▶ **EXERCISE TEXT**:
My RE had me on progesterone from 5 days past trigger until AF. At first I was really moody but I'm not sure that was due to the progesterone. Other than that I didn't really notice many side effects. Toward the end of my cycle I felt some nausea and crampiness which made me think I might be pg, but I guess it was just the progesterone. I was surprised that it did not make my temps higher. If you do the suppositories they are really messy! 



Milty said:


> Hi guys :hi:
> 
> My doc put me on Progestrone for 14 days to get rid of my cysts and it worked. I had them for 3 months

I hope the progesterone I was on helped with my cysts. I was supposed to take it until AF showed, but I stopped at 12 dpo after I got my BFN. I wonder if I should have continued it.


----------



## CaliDreaming

Well I just got back from my US and the cyst is still there and grew a little bit. :( No news have formed though. I'm supposed to get a call this afternoon with some sort of plan. Milty, I so hope that she calls and says she wants to give me a progesterone shot! 

I won't mind sitting out this cycle if the doc does something about this cyst. I really don't think I have a shot of ovulating from my left ovary until the cyst is gone and I don't want to waste the money and emotion trying. I'm starting to worry too because now it's starting to ache. I'm scared it will rupture.


----------



## Milty

I had two and they were very painful.,.

I would ask about the Progestrone ... My doc at first wanted to give me the pill for a month but I reminded her I was TTC and she said we could try this first. 

Oh also I took the pill form wich was nice cause your not trying to help your linning ...just keep you from O'ing fora bit.

Also the very next cycle was my first pregnancy since DS almost 8 yrs before


----------



## CaliDreaming

Well the nurse just called and said I am okay to start another cycle. Doesn't seem right to me but I guess the doctor knows best.


----------



## alison29

Maybe the pill form would you help you like it helped milty. You sure don't want that thing to rupture the fluid can wreak some damage in there (or at leas that is what DR google said). Having said that i think they can grow super huge before rupturing ...I would ask what happens if the cyst doesn't go away with progesterone next itme you talk to the nurse that way when it takes forever for her to get back to you will know by the cyle after this one and hopefully it will just go away on it's own.
Got my 50 mg clomid. I guess they are sending the progest script in the mail with the clomid instructions. I still haven't got AF i just know i will this weekend i am cd 28 now.

Thanks for letting me know the length of time you took the progesterone.


----------



## alison29

CD 1 for me. SO I am not taking progest the nurse just meant she was sending for hte order at the lab to see what my levels are at 21 or day 23. I also got the instructions for Clomid in the mail along with all the usual info it said to have intercourse everyother day from cd 12-21...I haven't had that much sex in five years since my twins were born. In prep i started giving my dh dhea maybe i will give every other day 50 mg hopefully get his drive up plus I have been preaching alot about how toxic alchohol is so i am praying he gives that a little break too. Nothing makes your drive less then hangover.


----------



## Scorpio1080

Hey Guys I Decided to Join This thread As well, I Have been Actively TTC For Over 7 Years Now Hope This is My Year =)


----------



## Milty

Sorry your here but Welcome.

▶ **DATA BLOCK**:
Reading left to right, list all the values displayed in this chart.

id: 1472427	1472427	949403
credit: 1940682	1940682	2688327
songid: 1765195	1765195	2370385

▶ **EXERCISES**:
1/ In the forum thread about progesterone and cysts, for how many days did Milty's doctor put her on progesterone?
2/ In the forum thread about progesterone and cysts, rewrite the part from "I would ask about" to "try this first.", changing "doc" to "doctor".
3/ Write what comes next in the forum thread about progesterone and cysts, starting after its last post.
The data have nothing to do with this.

▶ **YOUR RESPONSES**:
1/ 14 days

2/
I would ask about the Progestrone ... My doctor at first wanted to give me the pill for a month but I reminded her I was TTC and she said we could try this first.

3/
You will find everyone a very good source of Information.


----------



## Scorpio1080

Thanks Milty =) I Am Hoping that Joining This Forum May help me Relax More And Hae a Support Network That I Have Been Lacking Over More Very long TTC battle =)


----------



## Milty

Well I think talking about it and having people that can relate makes a huge difference.

Also there is a huge resource of Knowledge here on BNB.


----------



## Milty

I have to be honest with you too 

You can become very close to your BNB friends and at times there is great sadness. But we are here for each other. December has been one of those Months. 

I'm really looking forward to good news in 2013!




Love ya HA, Hope & W


----------



## CaliDreaming

Good luck on the Clomid Alison!! I am CD5 today. Looks like we are cycle buddies!

Welcome Scorpio!!!

So well put Milty!!

Here's to hoping that we all get good news in 2013!! :happydance:


----------



## alison29

That sounds great i am on cd 3 ...bring on the crazy

Hi Scorpio!


----------



## Milty

Tomorrow will be CD1 for me. I'm adding nettle leaf tea to my supplements and taking out the baby Asprin.

I was getting bruises to easy and I was still getting clots with AF. The tea is supposed to work really well it's just more expensive.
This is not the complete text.